I hope you don't think that sissy slap fight in Under Seige was knife fighting.

Cthulhu


----------



## arnisador

I thought the Under Siege knife fight was pretty poor from a knife-fighting point of view.


----------



## kilo

Kevin Walker said:
			
		

> Hi,
> 
> Thanks for your interesting insight.  I have never seen the yari (spear) used in Aikido,
> 
> Thanks!



In the Koryu no Kata's of Tomiki Aikido the Jo represents a yari.


----------



## Ninway J

Which martial art does Seagal use in the movie, "Belly of the Beast?"  To me, it looks like Tai Ji Quan.


----------



## Handgrape

Cthulhu said:
			
		

> I hope you don't think that sissy slap fight in Under Seige was knife fighting.
> 
> Cthulhu



Hey now...It was his answer to the U.F.C's mounted position at hte time.
Actually I think he may have been inspired by Felix Valencia.

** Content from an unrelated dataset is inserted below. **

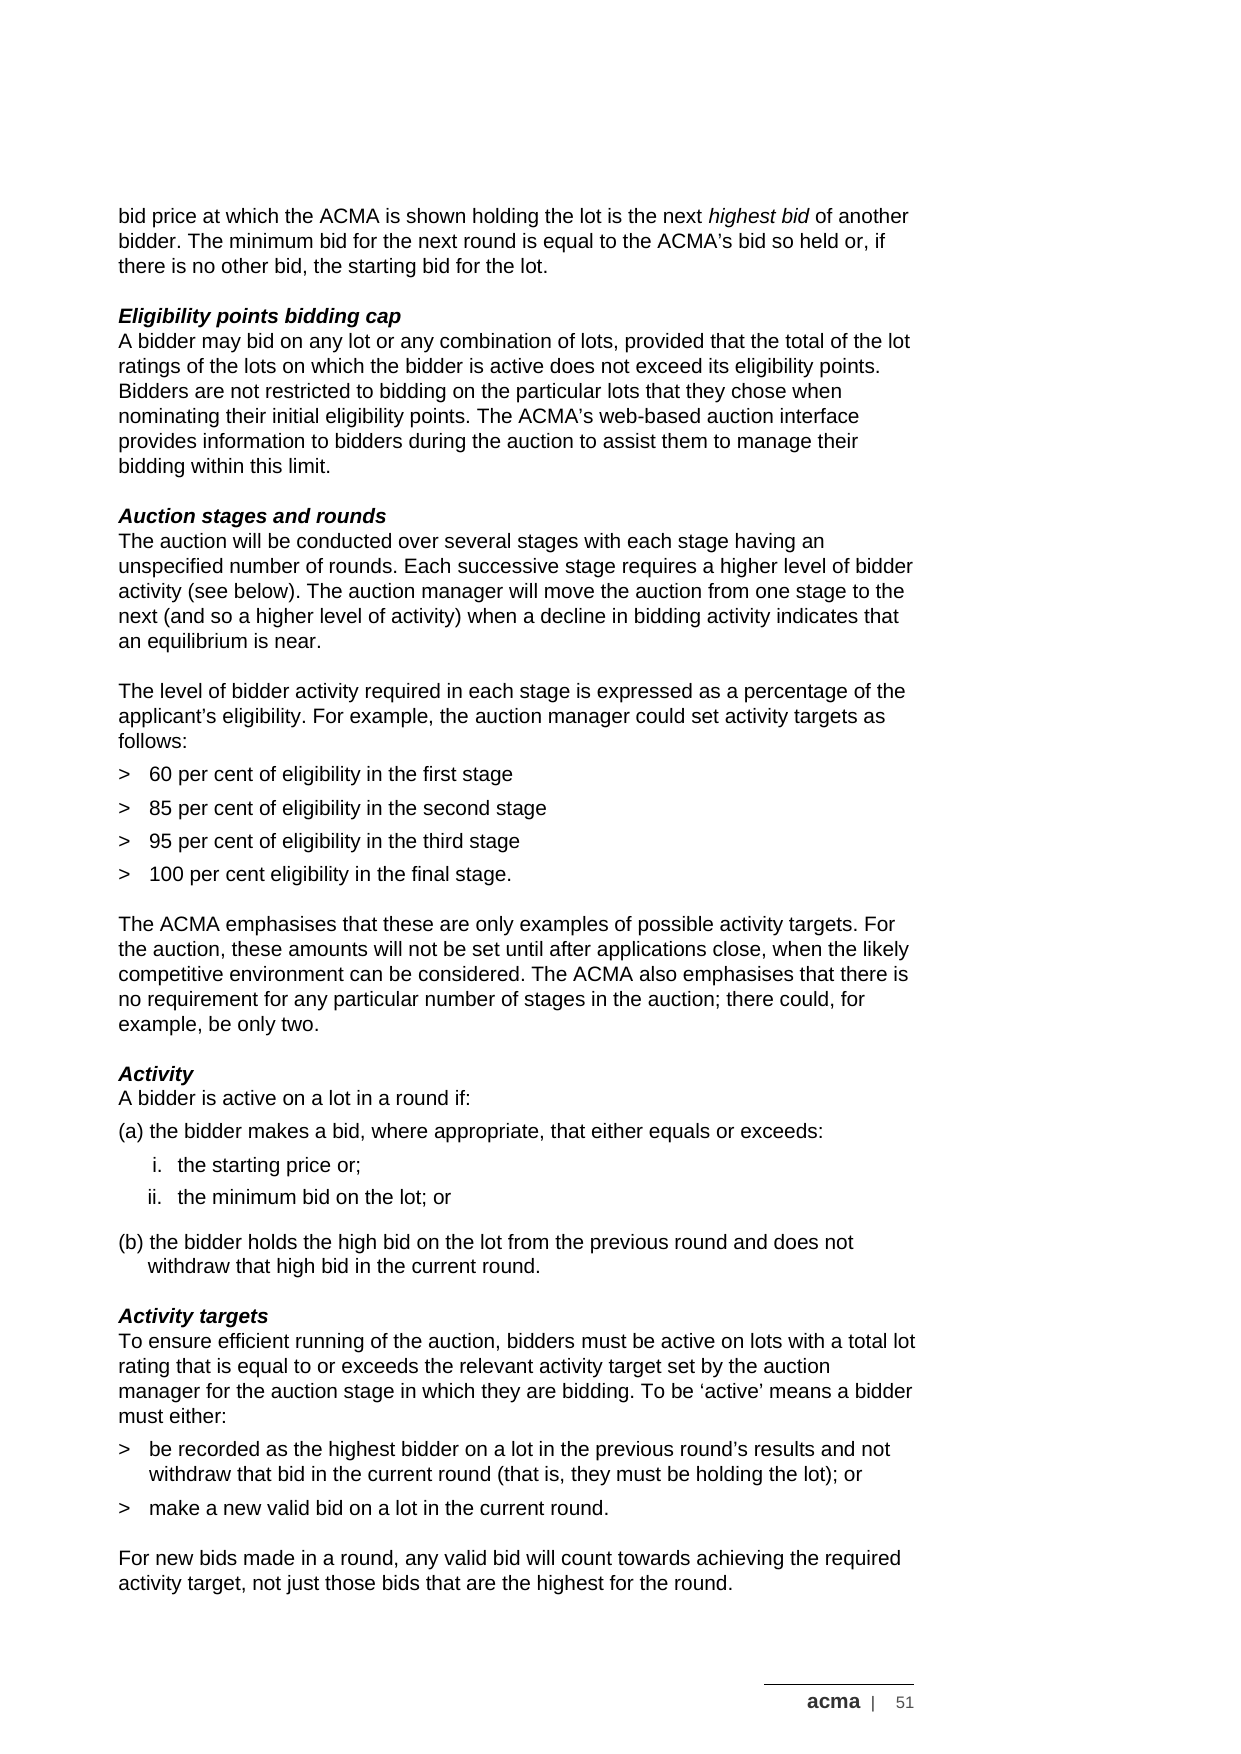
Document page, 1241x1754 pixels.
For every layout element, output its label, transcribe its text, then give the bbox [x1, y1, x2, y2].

They are repeating that kind of crap with the Bourne "???" movies. Slow it down and there is nothing really going on.

c


----------



## OULobo

Handgrape said:
			
		

> They are repeating that kind of crap with the Bourne "???" movies. Slow it down and there is nothing really going on.
> 
> c



Kind of like a real fight, hectic, disorganized, fast paced, chaos.


----------



## BlackCatBonz

ive got this great documentary on steven seagal and it shows lots of dojo footage, with interviews from quite a range of students. ive been to a few aikido classes at a dojo where my friend trained, and it was quite fluffy and flashy compared to what seagal teaches. seagal's method tends to be brutal with his higher ranking students, focusing more on a real combative approach like aikijutsu.....i thought it was great. it also showed some of his training with kenjutsu, using a bokken......also excellent.
i was really impressed at his level of skill ....it wasnt showy or flashy at all.

shawn


----------